--- Source passage Enclosed Below ---

In all three cases, this paternalist tradition was advanced as a motive for protectionist demands.Footnote37 Examples include comments by members of parliament that:

Pilkington is probably the best employer in my constituency. Its contribution to the local community is important … In the best sense of the word, Pilkington is paternalistic. … (Barry Jones, Labour, Commons Hansard, 15 December 1986, column 884)

Rowntree has always encouraged its managers to participate in local affairs, whether in chambers of commerce, enterprise agencies or local schools. It maintains local charitable donations which are an example to any company. (Conal Gregory, Conservative, Commons Hansard, 8 June 1988, column 866)

[Cadbury] is a company with a sense of belief and commitment to its own community. It is a model company … (Tony Wright, Labour, Commons Hansard, 26 January 2010, column 787)

--- End of Enclosed Source passage ---

Questions on the material:
• a. In the passage on company paternalism, which company did Barry Jones call probably the best employer in his constituency?
• b. Copy the part of the passage on company paternalism starting with "Pilkington is probably" and going on through "1986, column 884)".

--- Data supplied Enclosed Below ---

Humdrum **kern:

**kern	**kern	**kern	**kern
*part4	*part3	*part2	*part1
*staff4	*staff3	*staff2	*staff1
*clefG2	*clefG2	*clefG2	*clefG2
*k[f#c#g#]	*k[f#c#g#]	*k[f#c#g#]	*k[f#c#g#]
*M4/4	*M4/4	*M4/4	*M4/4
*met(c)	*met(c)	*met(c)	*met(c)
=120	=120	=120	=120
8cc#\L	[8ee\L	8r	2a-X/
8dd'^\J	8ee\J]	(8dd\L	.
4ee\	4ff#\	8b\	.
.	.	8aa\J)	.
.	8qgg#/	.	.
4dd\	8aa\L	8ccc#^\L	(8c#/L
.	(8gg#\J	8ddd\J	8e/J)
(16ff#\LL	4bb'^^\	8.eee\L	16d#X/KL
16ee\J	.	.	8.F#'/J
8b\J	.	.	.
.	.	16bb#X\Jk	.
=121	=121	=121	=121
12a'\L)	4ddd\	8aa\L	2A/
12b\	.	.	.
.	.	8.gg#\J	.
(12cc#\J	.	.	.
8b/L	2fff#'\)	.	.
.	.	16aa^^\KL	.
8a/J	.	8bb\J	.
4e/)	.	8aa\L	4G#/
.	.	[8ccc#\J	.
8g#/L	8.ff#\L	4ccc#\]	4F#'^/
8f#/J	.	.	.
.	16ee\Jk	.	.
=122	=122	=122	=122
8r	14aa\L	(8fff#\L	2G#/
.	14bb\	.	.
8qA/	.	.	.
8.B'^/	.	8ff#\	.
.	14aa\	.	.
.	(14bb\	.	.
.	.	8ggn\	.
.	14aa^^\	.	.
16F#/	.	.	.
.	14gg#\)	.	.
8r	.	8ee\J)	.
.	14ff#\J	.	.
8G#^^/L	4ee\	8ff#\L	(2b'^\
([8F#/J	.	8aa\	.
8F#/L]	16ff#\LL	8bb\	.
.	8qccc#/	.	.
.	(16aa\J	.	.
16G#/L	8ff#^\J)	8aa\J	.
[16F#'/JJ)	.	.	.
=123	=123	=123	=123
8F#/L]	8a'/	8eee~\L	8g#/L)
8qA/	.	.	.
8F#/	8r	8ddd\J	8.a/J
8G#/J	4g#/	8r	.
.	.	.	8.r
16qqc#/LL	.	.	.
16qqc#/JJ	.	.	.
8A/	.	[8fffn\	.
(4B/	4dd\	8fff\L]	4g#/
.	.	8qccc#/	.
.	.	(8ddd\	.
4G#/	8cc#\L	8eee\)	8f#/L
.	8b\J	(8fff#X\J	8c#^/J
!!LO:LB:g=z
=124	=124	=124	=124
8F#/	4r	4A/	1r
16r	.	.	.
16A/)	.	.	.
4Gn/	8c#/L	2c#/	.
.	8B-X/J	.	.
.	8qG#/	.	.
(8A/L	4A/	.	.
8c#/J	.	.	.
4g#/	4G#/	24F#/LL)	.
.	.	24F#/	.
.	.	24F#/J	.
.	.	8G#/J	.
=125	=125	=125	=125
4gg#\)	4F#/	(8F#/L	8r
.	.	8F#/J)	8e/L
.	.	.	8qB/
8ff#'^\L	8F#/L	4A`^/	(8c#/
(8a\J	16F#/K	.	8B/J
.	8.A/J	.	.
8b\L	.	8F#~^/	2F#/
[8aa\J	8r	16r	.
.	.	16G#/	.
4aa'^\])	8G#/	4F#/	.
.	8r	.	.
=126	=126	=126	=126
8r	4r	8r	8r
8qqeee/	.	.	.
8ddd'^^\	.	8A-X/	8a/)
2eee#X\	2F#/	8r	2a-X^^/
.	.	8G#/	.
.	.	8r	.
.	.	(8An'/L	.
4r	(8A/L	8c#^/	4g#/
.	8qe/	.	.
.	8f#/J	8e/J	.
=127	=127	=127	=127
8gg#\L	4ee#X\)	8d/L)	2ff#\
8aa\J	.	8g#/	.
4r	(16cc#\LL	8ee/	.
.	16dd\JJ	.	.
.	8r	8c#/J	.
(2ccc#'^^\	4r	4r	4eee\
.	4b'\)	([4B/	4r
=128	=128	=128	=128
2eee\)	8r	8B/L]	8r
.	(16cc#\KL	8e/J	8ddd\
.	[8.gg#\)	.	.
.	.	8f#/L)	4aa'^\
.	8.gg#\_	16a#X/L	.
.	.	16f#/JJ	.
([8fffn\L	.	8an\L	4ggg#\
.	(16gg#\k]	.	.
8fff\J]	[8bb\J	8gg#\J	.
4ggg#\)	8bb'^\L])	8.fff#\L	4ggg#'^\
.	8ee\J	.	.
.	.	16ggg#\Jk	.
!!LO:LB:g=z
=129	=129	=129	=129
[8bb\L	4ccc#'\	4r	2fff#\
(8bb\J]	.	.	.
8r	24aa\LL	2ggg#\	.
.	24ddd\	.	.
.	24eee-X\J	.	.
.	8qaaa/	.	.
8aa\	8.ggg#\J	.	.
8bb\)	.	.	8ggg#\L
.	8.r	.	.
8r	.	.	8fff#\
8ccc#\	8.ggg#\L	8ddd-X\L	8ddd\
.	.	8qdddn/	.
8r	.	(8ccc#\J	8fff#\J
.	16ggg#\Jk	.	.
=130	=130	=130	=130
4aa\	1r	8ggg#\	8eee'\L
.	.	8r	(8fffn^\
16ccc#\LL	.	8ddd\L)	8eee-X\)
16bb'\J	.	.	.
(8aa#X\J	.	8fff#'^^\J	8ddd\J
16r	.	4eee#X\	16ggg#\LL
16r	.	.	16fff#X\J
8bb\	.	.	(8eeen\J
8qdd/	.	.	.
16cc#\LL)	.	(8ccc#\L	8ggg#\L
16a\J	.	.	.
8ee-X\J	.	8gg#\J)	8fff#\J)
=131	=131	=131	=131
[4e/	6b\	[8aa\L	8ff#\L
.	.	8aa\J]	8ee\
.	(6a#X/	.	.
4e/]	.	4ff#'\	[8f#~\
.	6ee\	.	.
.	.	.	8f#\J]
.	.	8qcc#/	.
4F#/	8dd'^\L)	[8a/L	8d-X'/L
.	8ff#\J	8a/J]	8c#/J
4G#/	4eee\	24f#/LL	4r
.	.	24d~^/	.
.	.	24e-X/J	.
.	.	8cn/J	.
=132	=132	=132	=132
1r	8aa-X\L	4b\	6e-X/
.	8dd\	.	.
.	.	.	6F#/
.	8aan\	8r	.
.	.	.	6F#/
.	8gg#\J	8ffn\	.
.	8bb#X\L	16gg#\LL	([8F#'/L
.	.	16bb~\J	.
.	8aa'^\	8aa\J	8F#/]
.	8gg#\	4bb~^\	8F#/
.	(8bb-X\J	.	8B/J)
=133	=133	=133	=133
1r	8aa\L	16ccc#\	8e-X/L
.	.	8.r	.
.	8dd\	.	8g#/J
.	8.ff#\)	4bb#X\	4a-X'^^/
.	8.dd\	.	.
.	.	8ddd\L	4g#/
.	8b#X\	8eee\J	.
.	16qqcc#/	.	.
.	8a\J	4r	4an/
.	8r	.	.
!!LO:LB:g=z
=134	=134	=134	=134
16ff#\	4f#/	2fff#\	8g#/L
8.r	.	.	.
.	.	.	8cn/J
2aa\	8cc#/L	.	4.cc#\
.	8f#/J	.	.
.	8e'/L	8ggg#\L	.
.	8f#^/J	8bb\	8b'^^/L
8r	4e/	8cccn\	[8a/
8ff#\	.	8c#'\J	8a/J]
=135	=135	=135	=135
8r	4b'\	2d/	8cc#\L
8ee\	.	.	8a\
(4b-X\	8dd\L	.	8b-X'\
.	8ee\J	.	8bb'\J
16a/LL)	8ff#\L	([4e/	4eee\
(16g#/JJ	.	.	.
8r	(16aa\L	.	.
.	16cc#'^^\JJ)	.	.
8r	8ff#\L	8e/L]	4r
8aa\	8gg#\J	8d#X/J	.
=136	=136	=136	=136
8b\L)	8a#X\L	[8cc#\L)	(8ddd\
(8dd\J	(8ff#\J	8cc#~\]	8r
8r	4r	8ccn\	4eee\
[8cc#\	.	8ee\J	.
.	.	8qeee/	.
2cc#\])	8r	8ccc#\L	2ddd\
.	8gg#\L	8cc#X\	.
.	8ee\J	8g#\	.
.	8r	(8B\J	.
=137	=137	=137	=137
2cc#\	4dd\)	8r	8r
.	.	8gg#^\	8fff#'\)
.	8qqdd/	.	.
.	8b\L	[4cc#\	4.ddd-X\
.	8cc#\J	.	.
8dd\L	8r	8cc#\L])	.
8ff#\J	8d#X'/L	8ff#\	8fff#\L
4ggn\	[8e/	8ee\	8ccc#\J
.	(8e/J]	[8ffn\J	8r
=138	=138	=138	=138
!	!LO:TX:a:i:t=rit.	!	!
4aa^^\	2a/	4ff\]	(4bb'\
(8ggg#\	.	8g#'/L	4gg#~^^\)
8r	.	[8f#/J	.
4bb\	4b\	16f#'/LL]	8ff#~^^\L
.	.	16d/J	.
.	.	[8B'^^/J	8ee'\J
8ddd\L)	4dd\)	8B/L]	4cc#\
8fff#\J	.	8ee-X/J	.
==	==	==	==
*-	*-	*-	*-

--- End of Enclosed Data supplied ---

Response list:
• a. Pilkington

• b.
Pilkington is probably the best employer in my constituency. Its contribution to the local community is important … In the best sense of the word, Pilkington is paternalistic. … (Barry Jones, Labour, Commons Hansard, 15 December 1986, column 884)